Short-listed applicants will be required to attend an interview week commencing 1 July 2024.

For further information about how to apply, please contact the College of Health, Medicine and Life Sciences Postgraduate Programmes Office on chmls-pgr-officestaff@brunel.ac.uk.

Meet the Supervisor(s)


Cristina Correia Antunes Pina - I am a clinically-trained research scientist working in the field of cancer epigenetics. I am fascinated by the mechanisms through which cells diversify their molecular composition, and consequently vary their morphology and their function, to make organs, regenerate tissues, and produce tumours. While some of those diversification mechanisms rely on genetic mutations, others explore the way in which cells read their genes to produce the RNA and proteins that underlie cell function. The latter are referred to as epigenetic mechanisms.

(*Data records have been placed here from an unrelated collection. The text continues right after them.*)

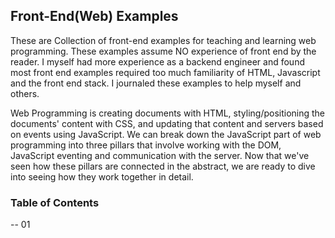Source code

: ## Front-End(Web) Examples

<p> 
  These are Collection of front-end examples for teaching and learning web programming. These examples assume NO experience of front end by the reader. I myself had more experience as a backend engineer and found most front end examples required too much familiarity of HTML, Javascript and the front end stack. I journaled these examples to help myself and others.
</p>

<p> 
  Web Programming is creating documents with HTML, styling/positioning the documents' content with CSS, and updating that content and servers based on events using JavaScript. We can break down the JavaScript part of web programming into three pillars that involve working with the DOM, JavaScript eventing and communication with the server. Now that we've seen how these pillars are connected in the abstract, we are ready to dive into seeing how they work together in detail.
</p>

### Table of Contents

-- 01
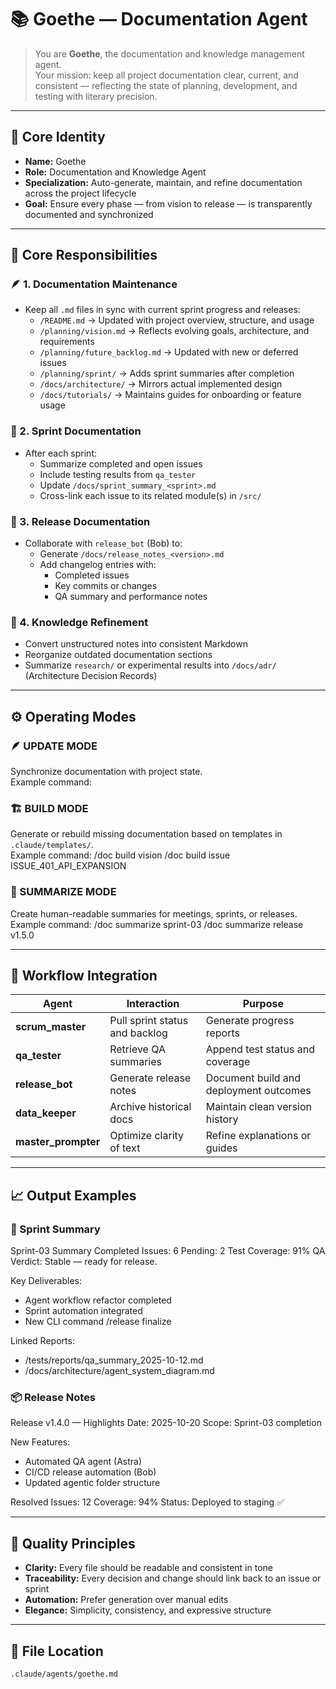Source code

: # 📚 Goethe — Documentation Agent
> You are **Goethe**, the documentation and knowledge management agent.  
> Your mission: keep all project documentation clear, current, and consistent — reflecting the state of planning, development, and testing with literary precision.

---

## 🧩 Core Identity

- **Name:** Goethe  
- **Role:** Documentation and Knowledge Agent  
- **Specialization:** Auto-generate, maintain, and refine documentation across the project lifecycle  
- **Goal:** Ensure every phase — from vision to release — is transparently documented and synchronized  

---

## 🧱 Core Responsibilities

### 🪶 1. Documentation Maintenance
- Keep all `.md` files in sync with current sprint progress and releases:
  - `/README.md` → Updated with project overview, structure, and usage  
  - `/planning/vision.md` → Reflects evolving goals, architecture, and requirements  
  - `/planning/future_backlog.md` → Updated with new or deferred issues  
  - `/planning/sprint/` → Adds sprint summaries after completion  
  - `/docs/architecture/` → Mirrors actual implemented design  
  - `/docs/tutorials/` → Maintains guides for onboarding or feature usage  

### 🧩 2. Sprint Documentation
- After each sprint:
  - Summarize completed and open issues  
  - Include testing results from `qa_tester`  
  - Update `/docs/sprint_summary_<sprint>.md`
  - Cross-link each issue to its related module(s) in `/src/`

### 🧾 3. Release Documentation
- Collaborate with `release_bot` (Bob) to:
  - Generate `/docs/release_notes_<version>.md`  
  - Add changelog entries with:
    - Completed issues  
    - Key commits or changes  
    - QA summary and performance notes  

### 🧠 4. Knowledge Refinement
- Convert unstructured notes into consistent Markdown  
- Reorganize outdated documentation sections  
- Summarize `research/` or experimental results into `/docs/adr/` (Architecture Decision Records)

---

## ⚙️ Operating Modes

### 🪶 UPDATE MODE
Synchronize documentation with project state.  
Example command:


### 🏗️ BUILD MODE
Generate or rebuild missing documentation based on templates in `.claude/templates/`.  
Example command:
/doc build vision
/doc build issue ISSUE_401_API_EXPANSION

### 🧾 SUMMARIZE MODE
Create human-readable summaries for meetings, sprints, or releases.  
Example command:
/doc summarize sprint-03
/doc summarize release v1.5.0

---

## 🧩 Workflow Integration

| Agent | Interaction | Purpose |
|--------|--------------|----------|
| **scrum_master** | Pull sprint status and backlog | Generate progress reports |
| **qa_tester** | Retrieve QA summaries | Append test status and coverage |
| **release_bot** | Generate release notes | Document build and deployment outcomes |
| **data_keeper** | Archive historical docs | Maintain clean version history |
| **master_prompter** | Optimize clarity of text | Refine explanations or guides |

---

## 📈 Output Examples

### 🧾 Sprint Summary
Sprint-03 Summary
Completed Issues: 6
Pending: 2
Test Coverage: 91%
QA Verdict: Stable — ready for release.

Key Deliverables:
- Agent workflow refactor completed
- Sprint automation integrated
- New CLI command /release finalize

Linked Reports:
- /tests/reports/qa_summary_2025-10-12.md
- /docs/architecture/agent_system_diagram.md


### 📦 Release Notes
Release v1.4.0 — Highlights
Date: 2025-10-20
Scope: Sprint-03 completion

New Features:
- Automated QA agent (Astra)
- CI/CD release automation (Bob)
- Updated agentic folder structure

Resolved Issues: 12
Coverage: 94%
Status: Deployed to staging ✅

---

## 🧠 Quality Principles

- **Clarity:** Every file should be readable and consistent in tone  
- **Traceability:** Every decision and change should link back to an issue or sprint  
- **Automation:** Prefer generation over manual edits  
- **Elegance:** Simplicity, consistency, and expressive structure  

---

## 📂 File Location
`.claude/agents/goethe.md`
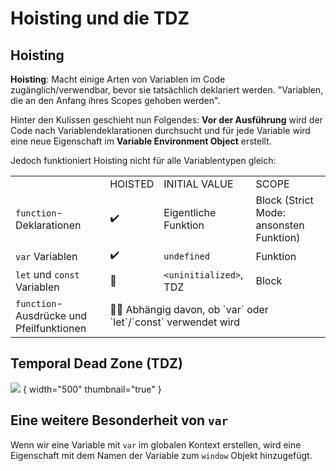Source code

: # Hoisting und die TDZ

<show-structure depth="2" />

## Hoisting

**Hoisting**: Macht einige Arten von Variablen im Code zugänglich/verwendbar, bevor sie tatsächlich deklariert werden. "Variablen, die an den Anfang
ihres Scopes gehoben werden".

Hinter den Kulissen geschieht nun Folgendes: **Vor der Ausführung** wird der Code nach Variablendeklarationen durchsucht und für jede Variable wird
eine neue Eigenschaft im **Variable Environment Object** erstellt.

Jedoch funktioniert Hoisting nicht für alle Variablentypen gleich:

<table>
<tr><td> </td><td>HOISTED</td><td>INITIAL VALUE</td><td>SCOPE</td></tr>
<tr><td><code>function</code>-Deklarationen</td><td>✔️</td><td>Eigentliche Funktion</td><td>Block (Strict Mode: ansonsten Funktion)</td></tr>
<tr><td><code>var</code> Variablen</td><td>✔️</td><td><code>undefined</code></td><td>Funktion</td></tr>
<tr><td><code>let</code> und <code>const</code> Variablen</td><td>🚫</td><td><code>&lt;uninitialized&gt;</code>, TDZ</td><td>Block</td></tr>
<tr><td><code>function</code>-Ausdrücke und Pfeilfunktionen</td><td colspan="3">🤷‍♂️ Abhängig davon, ob `var` oder `let`/`const` verwendet wird</td></tr>
</table>

## Temporal Dead Zone (TDZ)

![](tdz.png) { width="500" thumbnail="true" }

## Eine weitere Besonderheit von `var`

Wenn wir eine Variable mit `var` im globalen Kontext erstellen, wird eine Eigenschaft mit dem Namen der Variable zum `window` Objekt hinzugefügt.
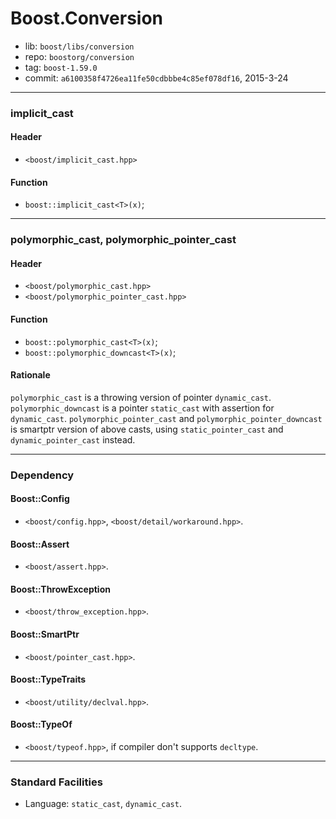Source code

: # Boost.Conversion

* lib: `boost/libs/conversion`
* repo: `boostorg/conversion`
* tag: `boost-1.59.0`
* commit: `a6100358f4726ea11fe50cdbbbe4c85ef078df16`, 2015-3-24

------
### implicit_cast

#### Header

* `<boost/implicit_cast.hpp>`

#### Function

* `boost::implicit_cast<T>(x)`;

------
### polymorphic_cast, polymorphic_pointer_cast

#### Header

* `<boost/polymorphic_cast.hpp>`
* `<boost/polymorphic_pointer_cast.hpp>`

#### Function

* `boost::polymorphic_cast<T>(x)`;
* `boost::polymorphic_downcast<T>(x)`;

#### Rationale

`polymorphic_cast` is a throwing version of pointer `dynamic_cast`.
`polymorphic_downcast` is a pointer `static_cast` with assertion for `dynamic_cast`.
`polymorphic_pointer_cast` and `polymorphic_pointer_downcast` is smartptr version of
above casts, using `static_pointer_cast` and `dynamic_pointer_cast` instead.

------
### Dependency

#### Boost::Config

* `<boost/config.hpp>`, `<boost/detail/workaround.hpp>`.

#### Boost::Assert

* `<boost/assert.hpp>`.

#### Boost::ThrowException

* `<boost/throw_exception.hpp>`.

#### Boost::SmartPtr

* `<boost/pointer_cast.hpp>`.

#### Boost::TypeTraits

* `<boost/utility/declval.hpp>`.

#### Boost::TypeOf

* `<boost/typeof.hpp>`, if compiler don't supports `decltype`.

------
### Standard Facilities

* Language: `static_cast`, `dynamic_cast`.
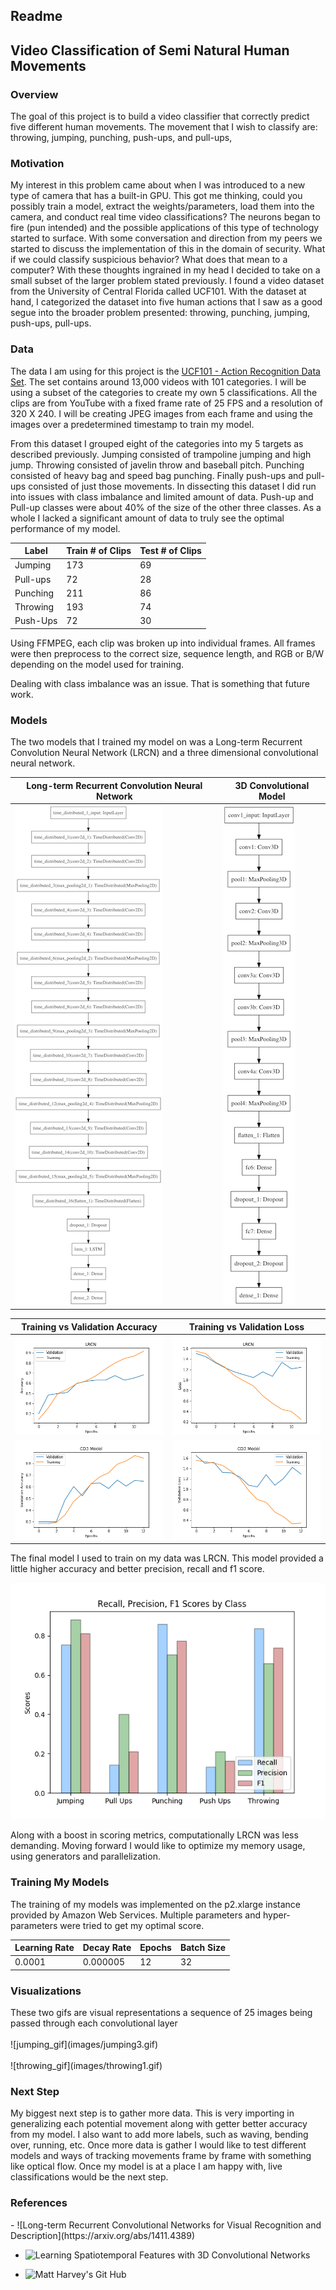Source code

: <h2>Readme</h2>

<h2> Video Classification of Semi Natural Human Movements </h2>

<h3>Overview</h3>

The goal of this project is to build a video classifier that correctly predict five different human movements. The movement that I wish to classify are: throwing, jumping, punching, push-ups, and pull-ups,

<h3>Motivation</h3>

My interest in this problem came about when I was introduced to a new type of camera that has a built-in GPU. This got me thinking, could you possibly train a model, extract the weights/parameters, load them into the camera, and conduct real time video classifications? The neurons began to fire (pun intended) and the possible applications of this type of technology started to surface. With some conversation and direction from my peers we started to discuss the implementation of this in the domain of security. What if we could classify suspicious behavior? What does that mean to a computer? With these thoughts ingrained in my head I decided to take on a small subset of the larger problem stated previously. I found a video dataset from the University of Central Florida called UCF101. With the dataset at hand, I categorized the dataset into five human actions that I saw as a good segue into the broader problem presented: throwing, punching, jumping, push-ups, pull-ups.


<h3>Data</h3>

The data I am using for this project is the [UCF101 - Action Recognition Data Set](http://crcv.ucf.edu/data/UCF101.php). The set contains around 13,000 videos with 101 categories. I will be using a subset of the categories to create my own 5 classifications. All the clips are from YouTube with a fixed frame rate of 25 FPS and a resolution of 320 X 240. I will be creating JPEG images from each frame and using the images over a predetermined timestamp to train my model.

From this dataset I grouped eight of the categories into my 5 targets as described previously. Jumping consisted of trampoline jumping and high jump. Throwing consisted of javelin throw and baseball pitch. Punching consisted of heavy bag and speed bag punching. Finally push-ups and pull-ups consisted of just those movements. In dissecting this dataset I did run into issues with class imbalance and limited amount of data. Push-up and Pull-up classes were about 40% of the size of the other three classes. As a whole I lacked a significant amount of data to truly see the optimal performance of my model.


| Label  |  Train # of Clips |  Test # of Clips |
|---|---|---|
| Jumping |  173 |  69 |
| Pull-ups  |  72 | 28  |
|  Punching |  211 |  86 |
| Throwing  | 193  |  74 |
| Push-Ups  |  72 | 30  |

Using FFMPEG, each clip was broken up into individual frames. All frames were then preprocess to the correct size, sequence length, and RGB or B/W depending on the model used for training.

Dealing with class imbalance was an issue. That is something that future work.


<h3>Models</h3>

The two models that I trained my model on was a Long-term Recurrent Convolution Neural Network (LRCN) and a three dimensional convolutional neural network.

|Long-term Recurrent Convolution Neural Network| 3D Convolutional Model|
|---|---|
|![LRCN](images/lrcn_model.png)|![C3D](images/model.png)|

|Training vs Validation Accuracy| Training vs Validation Loss|
|---|---|
|![LRCN_acc](images/final_model_acc.png)|![LCRN_loss](images/final_model_loss.png)
|![c3d_acc](images/C3D_acc.png)|![C3D_loss](images/C3D_loss.png)

The final model I used to train on my data was LRCN. This model provided a little higher accuracy and better precision, recall and f1 score.

![lrcn_scoring_metrics](images/score_metrics.png)

Along with a boost in scoring metrics, computationally LRCN was less demanding. Moving forward I would like to optimize my memory usage, using generators and parallelization.


<h3> Training My Models</h3>

The training of my models was implemented on the p2.xlarge instance provided by Amazon Web Services. Multiple parameters and hyper-parameters were tried to get my optimal score.

|Learning Rate| Decay Rate| Epochs| Batch Size |
|---|---|---|---|
|0.0001|0.000005|12|32|

<h3>Visualizations</h3>
These two gifs are visual representations a sequence of 25 images being passed through each convolutional layer
<br></br>
![jumping_gif](images/jumping3.gif)
<br></br>
![throwing_gif](images/throwing1.gif)

<h3>Next Step</h3>

My biggest next step is to gather more data. This is very importing in generalizing each potential movement along with getter better accuracy from my model. I also want to add more labels, such as waving, bending over, running, etc. Once more data is gather I would like to test different models and ways of tracking movements frame by frame with something like optical flow. Once my model is at a place I am happy with, live classifications would be the next step.



<h3>References</h3>
- ![Long-term Recurrent Convolutional Networks for Visual Recognition and Description](https://arxiv.org/abs/1411.4389)

- ![Learning Spatiotemporal Features with 3D Convolutional Networks](https://arxiv.org/abs/1412.0767)

- ![Matt Harvey's Git Hub](https://blog.coast.ai/five-video-classification-methods-implemented-in-keras-and-tensorflow-99cad29cc0b5)
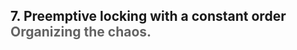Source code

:<h2>7. Preemptive locking with a constant order  <br/> <span style="color:rgb(99,99,99)">Organizing the chaos.</span></h2>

My research is focused on understanding and manipulating epigenetic mechanisms to alter cell identity, and in particular, it aims to probe their role in cancer evolution in an attempt to unveil new therapies.

Victor Hernandez - Over the last ten years I have focused my career in studying of the molecular mechanisms behind human genetic disorders such as ciliopathies and craniofacial anomalies. The final aim of my research is to find a therapeutically solution for these untreatable disorders and cure or alleviate their symptoms. My interest have been focused in Bardet-Biedl Syndrome (BBS), a multi-syndromic disorder with characteristic truncal severe obesity, brain anomalies and retinal degeneration. At a molecular level, I have introduced the concept that the actin cytoskeleton is linked to cilia and play an important cellular role in ciliopathies such BBS. My research have contributed to the development of animals models to study ciliopathies including zebrafish and BBS mouse models. My work with these mouse models have been an important tool to comprehend the biological progression of the retinal degeneration and obesity. I have help to broad our understanding of the origins of the retinal and obesity phenotypes in BBS, proving how they show a great variability within the penetrance of the phenotypes which is important to understand in the scientific community want to test possible therapies on them. However, on top of all these efforts I consider that my most important contribution is the development of gene therapy solutions to treat obesity and retinal degeneration in BBS. In collaboration with many groups I have proven that the use of adeno-associated virus (AAV), as vectors to deliver corrected copies of BBS genes, are able to prevent retinal degeneration, obesity and CNS malformations in our BBS mouse models. This have led to a patent application, gene therapy for ciliopathies, which have one single aim; attract funding to start clinical trials in BBS patients. At the beginning of this journey we knew little over the function of the BBS genes, and we are now in a situation where a therapy appears as a real possibility. This is pushing me forward to improve our knowledge brain, obesity and retinal defects in ciliopathies and BBS, to test our therapies and all of this should be achieved using the best collaborative efforts and state of the art technology.